Tonight, after I stumbled into the building with the shock of memory, I had the good fortune to meet a new breast cancer survivor. She was diagnosed just three weeks ago with Stage IIIA breast cancer, and she starts chemo next week. She’s worried about it, but grateful that she has lived so much of life already (she’s 44, decades older than the youngest in our young survivors’ group). She has made plans for her chemo fight, and knows that surgery is next, once the tumor shrinks sufficiently; she seemed confident, but something about her made me pay close attention to her story. As it turns out, we seem to have a lot in common.
We both had locally advanced breast cancer. The term usually means Stage III, whether a large tumor (10 cm is not unheard of) which is called Stage IIIA, or inflammatory breast cancer, which is called Stage IIIB or, in a new taxonomy, IIIC. (The grades range from Stage 0, precancer, to Stage IV, metastasis.) We both had visible evidence of our cancers, perched on our chests. We saw one breast enlarge with tumor, and we wanted it gone. We both feared the cancer, but were taking it on with a fighter’s attitude, with confidence when possible. We both have little boys.

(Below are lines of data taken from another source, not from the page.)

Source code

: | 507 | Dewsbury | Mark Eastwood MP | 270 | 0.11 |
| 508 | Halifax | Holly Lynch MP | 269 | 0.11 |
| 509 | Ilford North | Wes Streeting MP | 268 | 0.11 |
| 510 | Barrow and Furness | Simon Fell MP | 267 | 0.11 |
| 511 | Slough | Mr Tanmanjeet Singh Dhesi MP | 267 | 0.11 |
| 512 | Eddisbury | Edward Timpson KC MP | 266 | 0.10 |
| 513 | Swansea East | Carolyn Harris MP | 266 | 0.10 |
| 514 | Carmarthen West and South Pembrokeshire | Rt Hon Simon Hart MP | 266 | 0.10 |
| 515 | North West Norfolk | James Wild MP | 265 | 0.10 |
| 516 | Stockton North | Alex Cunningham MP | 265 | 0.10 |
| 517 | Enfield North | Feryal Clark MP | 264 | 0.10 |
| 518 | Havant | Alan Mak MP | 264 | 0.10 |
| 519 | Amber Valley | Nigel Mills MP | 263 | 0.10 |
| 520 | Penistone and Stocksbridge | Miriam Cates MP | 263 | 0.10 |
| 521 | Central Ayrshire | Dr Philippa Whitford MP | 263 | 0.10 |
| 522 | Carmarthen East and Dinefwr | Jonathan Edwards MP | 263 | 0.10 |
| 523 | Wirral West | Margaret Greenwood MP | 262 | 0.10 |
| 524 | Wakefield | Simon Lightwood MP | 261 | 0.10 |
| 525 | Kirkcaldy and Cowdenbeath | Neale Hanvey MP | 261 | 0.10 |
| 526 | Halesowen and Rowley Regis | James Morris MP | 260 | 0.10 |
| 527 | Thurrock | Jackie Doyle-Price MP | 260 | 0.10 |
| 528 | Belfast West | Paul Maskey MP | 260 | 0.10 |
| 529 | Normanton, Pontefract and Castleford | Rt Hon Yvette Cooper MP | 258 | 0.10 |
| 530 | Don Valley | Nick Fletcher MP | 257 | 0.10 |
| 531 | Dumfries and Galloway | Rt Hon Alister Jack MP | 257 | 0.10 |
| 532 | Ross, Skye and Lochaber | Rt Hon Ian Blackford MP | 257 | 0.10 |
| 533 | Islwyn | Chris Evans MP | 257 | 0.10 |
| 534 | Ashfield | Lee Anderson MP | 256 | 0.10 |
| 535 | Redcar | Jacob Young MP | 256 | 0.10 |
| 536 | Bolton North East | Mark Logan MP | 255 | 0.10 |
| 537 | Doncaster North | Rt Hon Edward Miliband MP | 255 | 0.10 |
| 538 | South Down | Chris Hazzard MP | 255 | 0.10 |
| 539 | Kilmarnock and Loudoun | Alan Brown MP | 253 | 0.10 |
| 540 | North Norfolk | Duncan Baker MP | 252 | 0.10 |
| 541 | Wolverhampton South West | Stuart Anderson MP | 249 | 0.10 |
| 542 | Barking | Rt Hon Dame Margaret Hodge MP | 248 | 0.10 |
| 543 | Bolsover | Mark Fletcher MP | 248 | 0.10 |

Here are the things I wanted to tell her, to make it easier. I tried … but some of it, she won’t need just yet. I hope that if she needs it later, she or someone else will find this. I’m titling this post locally advanced breast cancer, just in case.
- Yes, chemo is hard. Terribly hard. But it is the thing that will fight this cancer and make it operable;
- You may not feel sick the day after chemo, but watch out for Days 3, 4, and 5. It may hit you later than you expect;
- If you don’t see immediate results, don’t despair. It’s common to not see anything change after the first treatment and even after the second treatment. But by the third treatment, you may see visible changes in your breast; the swelling may go down and it may get physically lighter;
- The tumor will keep growing until the chemo has a chance to act on it. Buy new bras for support if you outgrow yours. It’s not a waste of money; it will save you from back pain. Oh, and it’s okay to just throw them out when the tumor shrinks, as it will, or you have your surgery. When the swelling/tumor goes down, that’s a good thing.
- There is support for families with cancer. In our area, there’s a program at The Wellness Community and there’s another through the national CancerCares organization;
- Yes, it is awful for the kids. But they can handle it and will emerge stronger and perhaps more sensitive than in the alternate world of no cancer; and
- Although they’ll want to take your blood each week before chemo, you can request a finger-stick instead, and that will help save your veins.
Once you get better, you may feel so good, and wonder why you didn’t notice before that you weren’t up to your normal strength. That tumor … the one the doctors just discovered … has been living on your energy for a while now, and sapping your strength. You’ll get it back. Just fight the cancer and take your time. Oh, and do it your way: Work, play, rest, pray. Find out what gives you solace and makes it bearable, and actively call on your resources to make it through this year. It’s gonna be a tough one.
Oh, and one more thing, in case you were wondering as an intact woman in a room full of missing or reconstructed breasts: do what you feel is best for you on that topic. It’s totally up to you. As for me?
I still don’t miss ’em. I run faster and farther without them. And I will, for the rest of my life.